Toyota Supra is a classic Japanese sports car. Born in 1979 and rolled out of the production line in 2002, Supra has been a legend of a Japanese sports car. After withdrawing from the mill for 17 years, Toyota Supra rises up again with a brand-new stance and prestige.
The revival of the new Supra spurred great excitement among fans who prefer performance vehicles, while some concerns that a maximum of 335 horsepower will lead the Supra far away from derring-do.
Recently, an exclusive interview with Toyota's chief engineer for the Supra, Tetsuya Tada, was conducted by Autoblog employees and revealed some information about the next generation of the Supra.
One important message is that the next generation of Supra is likely to break through the 335 horsepower barrier and make further breakthroughs in the power performance. "With a sports car, the promise is to offer more performance with each additional version," he said.
The current Toyota Supra is equipped with 2.0T and 3.0T turbocharged engines with peak torque of 400N and 500N per meter. The transmission is matched with 8AT gearbox, offering an acceleration time of 3.0T 0-100 km/h in 4.1 seconds.

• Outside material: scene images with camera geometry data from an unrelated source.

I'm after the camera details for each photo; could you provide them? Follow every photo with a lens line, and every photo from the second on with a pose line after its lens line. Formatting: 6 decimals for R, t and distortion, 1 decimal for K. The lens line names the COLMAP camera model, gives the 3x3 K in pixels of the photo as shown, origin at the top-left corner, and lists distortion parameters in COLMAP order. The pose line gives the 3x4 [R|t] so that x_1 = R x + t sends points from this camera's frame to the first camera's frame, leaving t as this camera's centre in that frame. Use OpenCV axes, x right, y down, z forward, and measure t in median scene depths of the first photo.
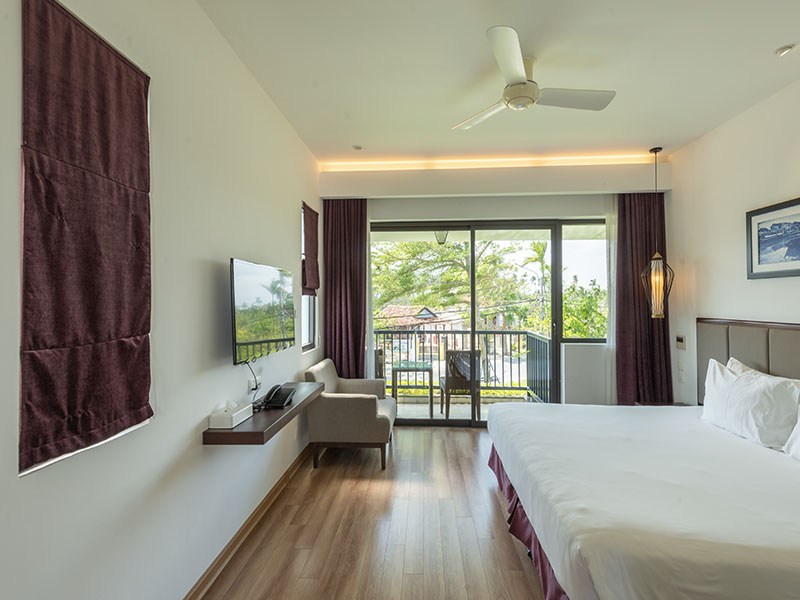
lens RADIAL K [[367.1, 0, 400.0], [0, 367.1, 300.0], [0, 0, 1]] dist [-0.001636, -0.000122]
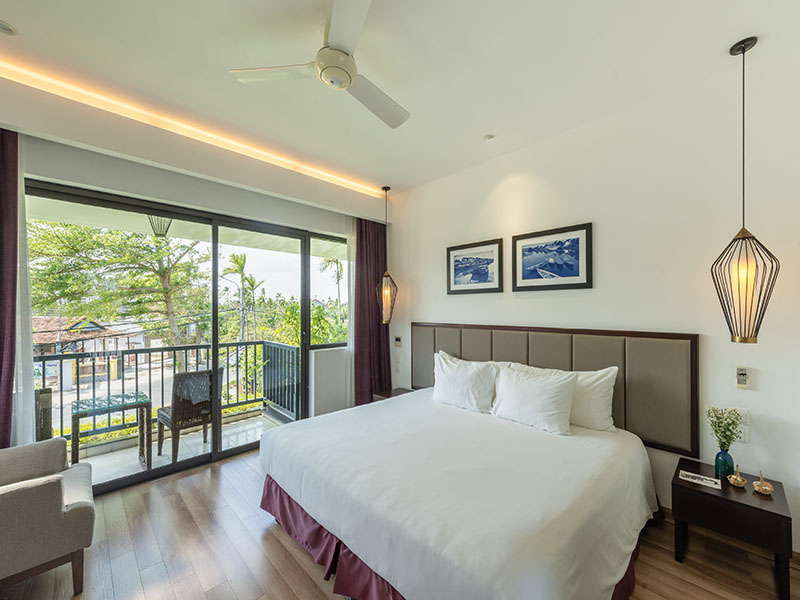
lens RADIAL K [[319.3, 0, 398.5], [0, 319.3, 308.6], [0, 0, 1]] dist [0.006463, -0.000219]
pose [[0.663253, 0.001943, 0.748393, -0.079623], [-0.000580, 0.999998, -0.002082, 0.000355], [-0.748395, 0.000947, 0.663252, 0.235087]]
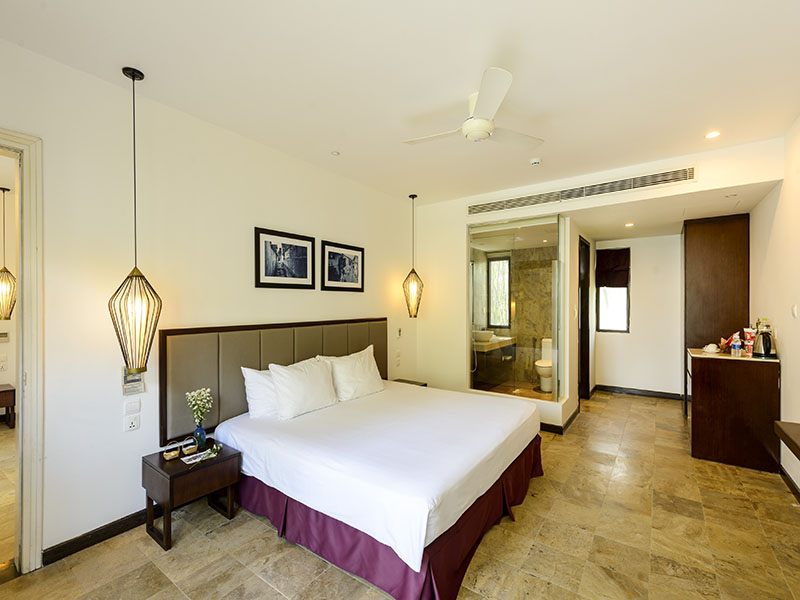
lens RADIAL K [[367.1, 0, 400.0], [0, 367.1, 300.0], [0, 0, 1]] dist [-0.001636, -0.000122]
pose [[-0.854606, 0.015751, 0.519038, -0.000707], [0.011538, 0.999869, -0.011345, -0.000840], [-0.519149, -0.003707, -0.854676, 1.273902]]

Though Tada did not disclose specific data and details further on the power performance, the media has speculated that the upgraded six-cylinder version of Supra will get about 50 extra horsepower within a three years facelift course. The previous version will also gain some promotion on its powertrain.
As for the fans who strive for manual transmission, Tada advised: "Customers who want a manual should choose the Toyota 86."